# Blue tooth



## Jeffearp (Oct 2, 2021)

I recently broke my iPhone SE which was the priority phone in my model three. I purchased an iPhone 13 mini attempted to Bluetooth link it to the car. After several tries it linked with the same name as my previous phone. I couldn’t tell which was which because they have the same name so I decided to “forget“ both phones and then link to my new phone. I successfully got it to forget my new phone but it would not forget the old phone. Now it will not recognize my new phone to link. Two questions: how do I get it to unforget my new phone?

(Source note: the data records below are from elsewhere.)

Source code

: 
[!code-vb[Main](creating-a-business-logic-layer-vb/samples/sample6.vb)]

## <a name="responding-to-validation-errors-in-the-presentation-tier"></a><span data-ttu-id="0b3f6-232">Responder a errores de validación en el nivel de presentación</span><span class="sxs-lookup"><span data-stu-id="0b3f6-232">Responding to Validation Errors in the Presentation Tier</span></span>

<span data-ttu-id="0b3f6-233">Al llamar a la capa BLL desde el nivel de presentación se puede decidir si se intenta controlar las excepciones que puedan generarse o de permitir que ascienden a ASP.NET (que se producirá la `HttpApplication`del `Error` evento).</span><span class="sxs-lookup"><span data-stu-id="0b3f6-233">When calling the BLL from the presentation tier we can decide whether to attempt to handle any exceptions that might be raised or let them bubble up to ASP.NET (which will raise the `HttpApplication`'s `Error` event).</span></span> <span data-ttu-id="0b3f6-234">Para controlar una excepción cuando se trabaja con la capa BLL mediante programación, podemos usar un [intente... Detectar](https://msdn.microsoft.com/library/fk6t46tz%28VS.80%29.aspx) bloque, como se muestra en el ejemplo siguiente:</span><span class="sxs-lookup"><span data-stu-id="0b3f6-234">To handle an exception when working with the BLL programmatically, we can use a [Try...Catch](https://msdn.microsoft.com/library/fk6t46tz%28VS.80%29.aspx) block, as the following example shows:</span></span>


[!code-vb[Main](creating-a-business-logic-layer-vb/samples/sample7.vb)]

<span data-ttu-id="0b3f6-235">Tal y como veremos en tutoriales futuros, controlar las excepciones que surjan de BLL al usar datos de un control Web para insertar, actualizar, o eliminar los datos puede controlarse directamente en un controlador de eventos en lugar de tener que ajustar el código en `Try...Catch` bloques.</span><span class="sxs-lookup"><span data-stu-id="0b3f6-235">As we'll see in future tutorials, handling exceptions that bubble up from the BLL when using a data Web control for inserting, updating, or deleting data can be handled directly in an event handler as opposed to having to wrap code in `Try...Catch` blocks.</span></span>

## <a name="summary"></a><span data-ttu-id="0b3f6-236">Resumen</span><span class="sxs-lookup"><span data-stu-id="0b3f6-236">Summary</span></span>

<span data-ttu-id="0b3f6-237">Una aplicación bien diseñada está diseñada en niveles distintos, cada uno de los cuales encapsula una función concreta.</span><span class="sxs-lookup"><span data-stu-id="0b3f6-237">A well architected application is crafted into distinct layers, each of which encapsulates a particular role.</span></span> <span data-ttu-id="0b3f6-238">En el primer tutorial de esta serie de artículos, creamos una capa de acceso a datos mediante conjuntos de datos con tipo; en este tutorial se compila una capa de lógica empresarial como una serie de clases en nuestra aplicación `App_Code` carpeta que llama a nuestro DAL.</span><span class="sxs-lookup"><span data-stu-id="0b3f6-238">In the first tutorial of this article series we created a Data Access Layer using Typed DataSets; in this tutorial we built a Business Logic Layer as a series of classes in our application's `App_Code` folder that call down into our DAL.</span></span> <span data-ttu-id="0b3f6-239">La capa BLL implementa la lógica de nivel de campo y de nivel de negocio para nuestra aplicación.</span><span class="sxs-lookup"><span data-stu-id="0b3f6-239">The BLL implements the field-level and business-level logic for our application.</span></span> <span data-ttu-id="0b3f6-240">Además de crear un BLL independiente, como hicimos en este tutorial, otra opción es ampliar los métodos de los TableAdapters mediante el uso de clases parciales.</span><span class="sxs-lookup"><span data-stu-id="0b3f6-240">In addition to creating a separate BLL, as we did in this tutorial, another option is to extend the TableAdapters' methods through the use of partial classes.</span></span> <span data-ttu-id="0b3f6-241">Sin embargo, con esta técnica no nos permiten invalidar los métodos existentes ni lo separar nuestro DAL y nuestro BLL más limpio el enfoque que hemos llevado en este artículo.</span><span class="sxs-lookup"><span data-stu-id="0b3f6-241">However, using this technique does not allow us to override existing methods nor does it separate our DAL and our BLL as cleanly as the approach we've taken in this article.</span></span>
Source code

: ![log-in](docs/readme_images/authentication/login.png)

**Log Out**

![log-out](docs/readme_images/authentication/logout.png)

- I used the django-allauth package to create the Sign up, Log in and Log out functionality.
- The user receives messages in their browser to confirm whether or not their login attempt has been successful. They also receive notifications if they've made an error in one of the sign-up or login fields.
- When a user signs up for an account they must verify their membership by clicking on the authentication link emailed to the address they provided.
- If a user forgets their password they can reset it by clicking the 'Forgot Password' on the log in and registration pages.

How do I get it to forget my old phone which is still listed as priority device?


----------



## JasonF (Oct 26, 2018)

Go to the "key" section first and remove the old phone from there. Then you should be able to remove it from Bluetooth devices.


----------



## TrevP (Oct 20, 2015)

JasonF said:


> Go to the "key" section first and remove the old phone from there. Then you should be able to remove it from Bluetooth devices.


This is correct. Any phone used as keys should be removed from the key area to clear them as Bluetooth devices


----------



## Jeffearp (Oct 2, 2021)

JasonF said:


> Go to the "key" section first and remove the old phone from there. Then you should be able to remove it from Bluetooth devices.


Thanks!


----------